Well, thank goodness for that. How ridiculous would that be?

No, wait, how ridiculous is this whole idea? I mean, I understand the concept of exhaustively mining any inspiration you can from the likes of ancient mediocre TV shows (21 Jump Street, The A-Team, The Smurfs) and popular video games (Mortal Kombat, Prince of Persia, Resident Evil, Need for Speed, etc, etc.). After all, if you’re gonna spend a hundred gazillion dollars on creating the next box office blockbuster, then you’d better have something big to pull in the audience. Something other than gigantic headache-inducing 3-D images and sound loud enough to set ears to bleeding in the next county over, that is. But Tetris?

OK, I didn’t want to give this away, but it’s become rather obvious at this point: They’re plumb out of ideas out there in movieland.
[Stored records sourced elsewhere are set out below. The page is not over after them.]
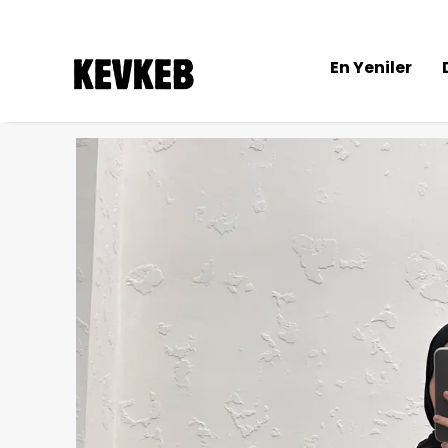
En Yeniler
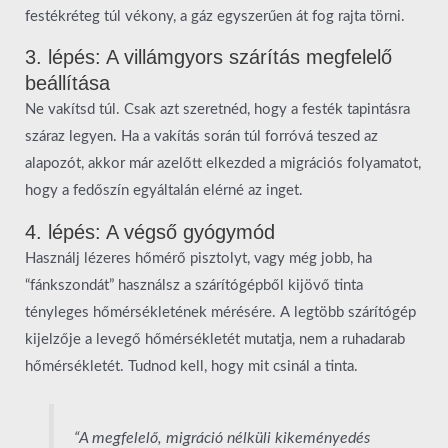
festékréteg túl vékony, a gáz egyszerűen át fog rajta törni.
3. lépés: A villámgyors szárítás megfelelő
beállítása
Ne vakítsd túl. Csak azt szeretnéd, hogy a festék tapintásra
száraz legyen. Ha a vakítás során túl forróvá teszed az
alapozót, akkor már azelőtt elkezded a migrációs folyamatot,
hogy a fedőszín egyáltalán elérné az inget.
4. lépés: A végső gyógymód
Használj lézeres hőmérő pisztolyt, vagy még jobb, ha
“fánkszondát” használsz a szárítógépből kijövő tinta
tényleges hőmérsékletének mérésére. A legtöbb szárítógép
kijelzője a levegő hőmérsékletét mutatja, nem a ruhadarab
hőmérsékletét. Tudnod kell, hogy mit csinál a tinta.
“A megfelelő, migráció nélküli kikeményedés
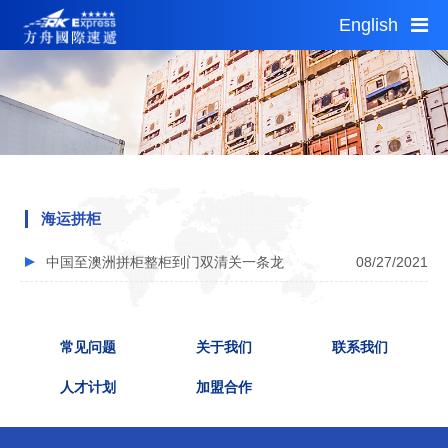
English
Sat 01:09
Fri 23:09
1 AUD = 4.96CNY
首页
服务指南
公告通知
海运拼柜
自助平台
中国至澳洲拼柜整柜到门双清关一条龙
08/27/2021
网点查询
加盟投资
城市分站
常见问题
关于我们
联系我们
关于我们
人才计划
加盟合作
运费估算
Not many people know this, but I heard from a reliable source that Hollywood’s venerated vault of creative ideas has pretty much been picked clean. You knew about that vault, right? Oh yeah, it was packed with bold script concepts and inventive snippets of dialogue way back in the 1940’s when Hollywood had these people they used to call “screenwriters.”

I was starting to worry that things were getting a little thin when the most the moviemakers could get excited about were things like the whisper of yet another Star Wars picture and the latest Fast & Furious sequel (what’s it up to, 25 now?), but a Tetris movie confirms my worst fears. There’s nothing left in the old vault but a thin covering of dust and the faint wisp of an unknown magical substance that used to fill West Coast sound stages. What was that called again? Oh yeah, “imagination.”

“What you [will] see in Tetris is the teeny tip of an iceberg that has intergalactic significance,” Mr. Kasanoff said.

You keep it up Kas, someone might believe. Next thing you know they’ll be announcing the upcoming movies based on Peeps marshmallow candy or Disneyland’s “It’s a Small World” ride.

Ooops. That’s right, they announced those pics this past April.